Transcribed page contents:
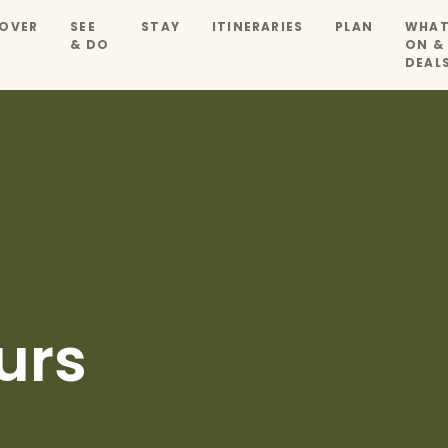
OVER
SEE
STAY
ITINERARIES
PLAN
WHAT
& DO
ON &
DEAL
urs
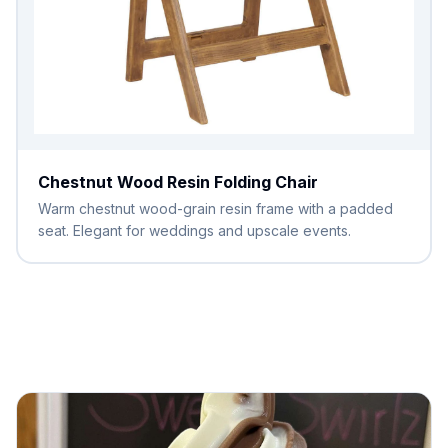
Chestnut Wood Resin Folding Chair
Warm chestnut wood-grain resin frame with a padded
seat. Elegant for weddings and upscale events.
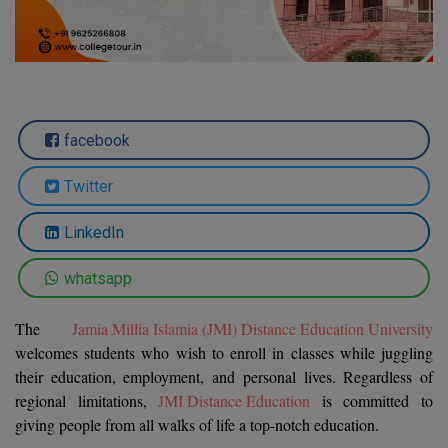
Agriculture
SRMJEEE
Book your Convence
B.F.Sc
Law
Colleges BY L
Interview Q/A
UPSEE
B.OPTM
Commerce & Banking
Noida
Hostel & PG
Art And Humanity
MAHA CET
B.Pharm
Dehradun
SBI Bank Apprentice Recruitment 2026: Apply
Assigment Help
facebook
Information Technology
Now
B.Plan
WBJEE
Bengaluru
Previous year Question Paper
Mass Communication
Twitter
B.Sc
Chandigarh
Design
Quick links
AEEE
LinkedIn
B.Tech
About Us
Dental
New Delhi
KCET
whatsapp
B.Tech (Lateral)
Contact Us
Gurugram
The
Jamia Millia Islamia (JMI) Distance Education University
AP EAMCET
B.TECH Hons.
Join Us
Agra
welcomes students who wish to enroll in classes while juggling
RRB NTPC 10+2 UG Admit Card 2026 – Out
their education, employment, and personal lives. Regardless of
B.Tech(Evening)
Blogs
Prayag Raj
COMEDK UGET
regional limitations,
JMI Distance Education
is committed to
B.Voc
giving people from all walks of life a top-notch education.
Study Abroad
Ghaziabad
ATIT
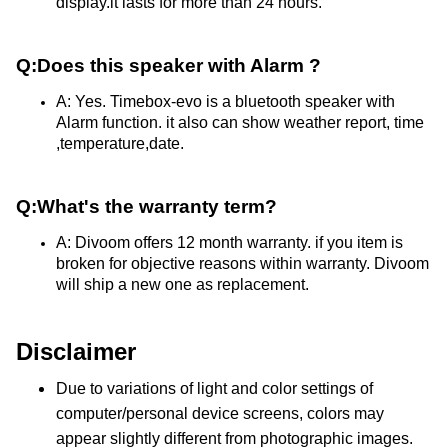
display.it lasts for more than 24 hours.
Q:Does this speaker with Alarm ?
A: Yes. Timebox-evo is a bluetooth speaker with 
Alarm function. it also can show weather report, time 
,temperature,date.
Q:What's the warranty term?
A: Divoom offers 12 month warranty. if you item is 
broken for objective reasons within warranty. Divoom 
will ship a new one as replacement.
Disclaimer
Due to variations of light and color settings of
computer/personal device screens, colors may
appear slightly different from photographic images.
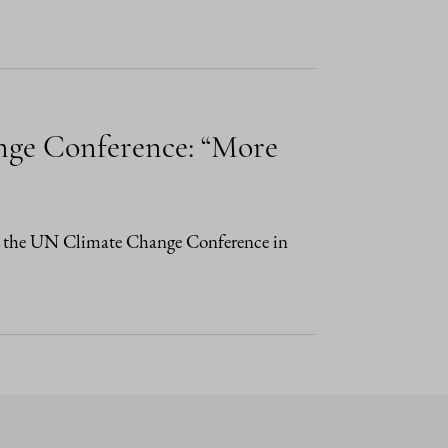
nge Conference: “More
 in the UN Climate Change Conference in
--
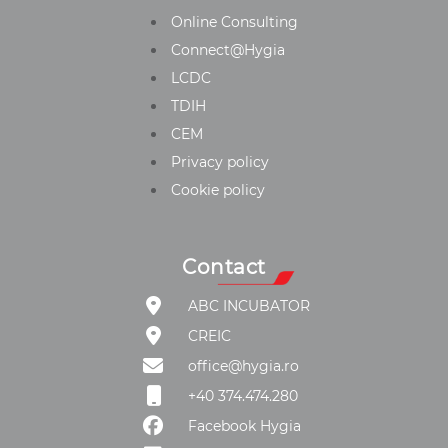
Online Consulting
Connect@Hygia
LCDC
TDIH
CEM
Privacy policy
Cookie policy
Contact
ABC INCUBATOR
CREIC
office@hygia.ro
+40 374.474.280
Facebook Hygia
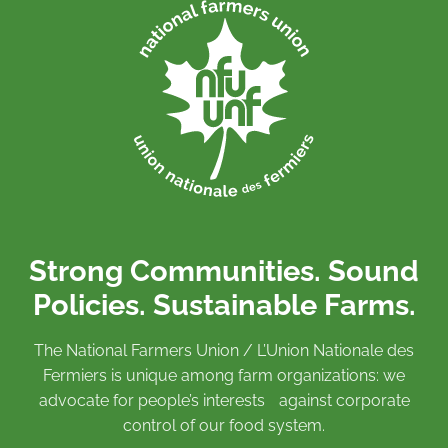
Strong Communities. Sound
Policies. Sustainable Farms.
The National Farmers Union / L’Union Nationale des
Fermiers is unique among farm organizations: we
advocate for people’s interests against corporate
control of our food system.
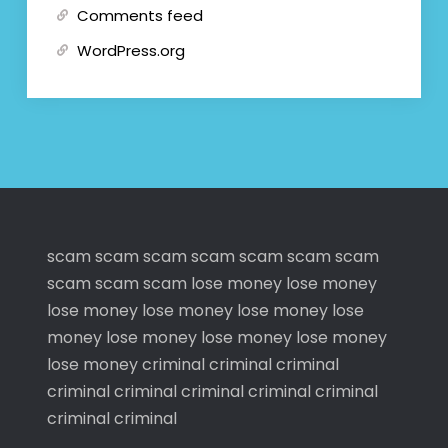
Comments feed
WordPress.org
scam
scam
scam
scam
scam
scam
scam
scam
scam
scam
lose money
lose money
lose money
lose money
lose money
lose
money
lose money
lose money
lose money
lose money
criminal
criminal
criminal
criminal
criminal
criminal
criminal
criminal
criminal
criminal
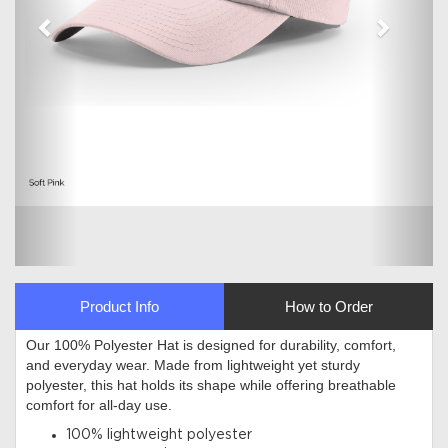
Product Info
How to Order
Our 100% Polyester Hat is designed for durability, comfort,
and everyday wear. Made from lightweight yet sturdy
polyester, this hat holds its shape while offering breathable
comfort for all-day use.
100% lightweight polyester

### TASK ITEM
Among the lines above, please find those with "Alarm" and copy them.

### RESULT FOR THIS TASK
Q:Does this speaker with Alarm ?
Alarm function. it also can show weather report, time 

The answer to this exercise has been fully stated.